Being born and raised in Michigan, I wanted to know how many people were impacted by data breaches by year in Michigan. I think the most interesting output from this function is how large of an out liar 2010 is, as it is about 5 times more than the next closest year. I would like to look into the dataset to see what company was responsible for that breach and how it occurred.

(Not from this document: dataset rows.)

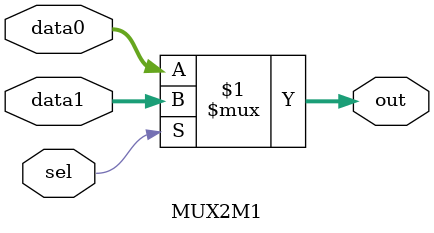
<source format=v>
`timescale 1ns / 1ps

module MUX2M1(out,
             data0,
             data1,
             sel);
parameter lfsr_width=8;
output[lfsr_width-1:0] out;
input[lfsr_width-1:0] data0,
                     data1;
input sel;

assign out=sel?data1:data0;               
endmodule

</source>
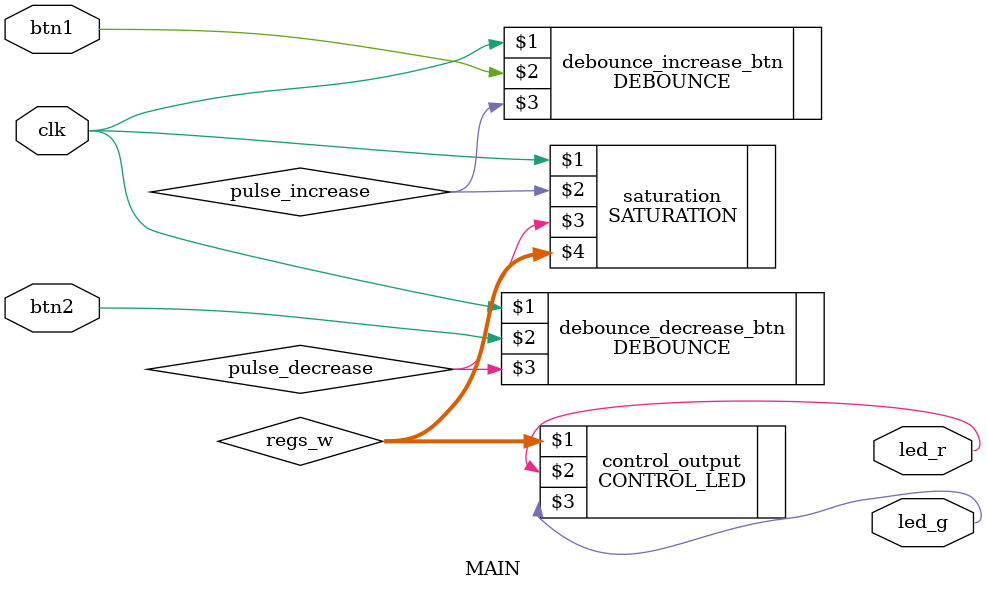
<source format=v>
/* 
Módulo para realizar a saturação de um reg de 16 bits e acionar leds quando estiver nos extremos
*/
module MAIN #(parameter width = 4 )
(input clk, input btn1, input btn2, output led_r, output led_g );

    wire pulse_increase, pulse_decrease;

    wire[width:0] regs_w;

    DEBOUNCE debounce_increase_btn(clk, btn1, pulse_increase);
    DEBOUNCE debounce_decrease_btn(clk, btn2, pulse_decrease);

    SATURATION #(.width(width)) saturation(clk, pulse_increase, pulse_decrease, regs_w);

    CONTROL_LED #(.width(width)) control_output(regs_w, led_r, led_g);

endmodule
</source>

| State | Year | Total Individuals Affected in MI |
|---|---|---|
| MI | 2009 | 10646 |
| MI | 2010 | 110493 |
| MI | 2011 | 21440 |
| MI | 2012 | 11661 |
| MI | 2013 | 7894 |
| MI | 2014 | 22633 |
| MI | 2015 | 9157 |
| MI | 2016 | 8913 |
| MI | 2017 | 10329 |
Total healthcare records exposed by state for the bottom 5 states
One of the questions in the assignment was to list the top 10 states affected from data breaches. In contrast, I wanted to know the bottom five states affected from data breaches. We see that those states are Maine, Delaware, Alaska, Vermont and Hawaii. To my surprise, Hawaii and Alaska are much higher than the other states listed. It may be due to those states being secluded from mainland USA and operating their own entities.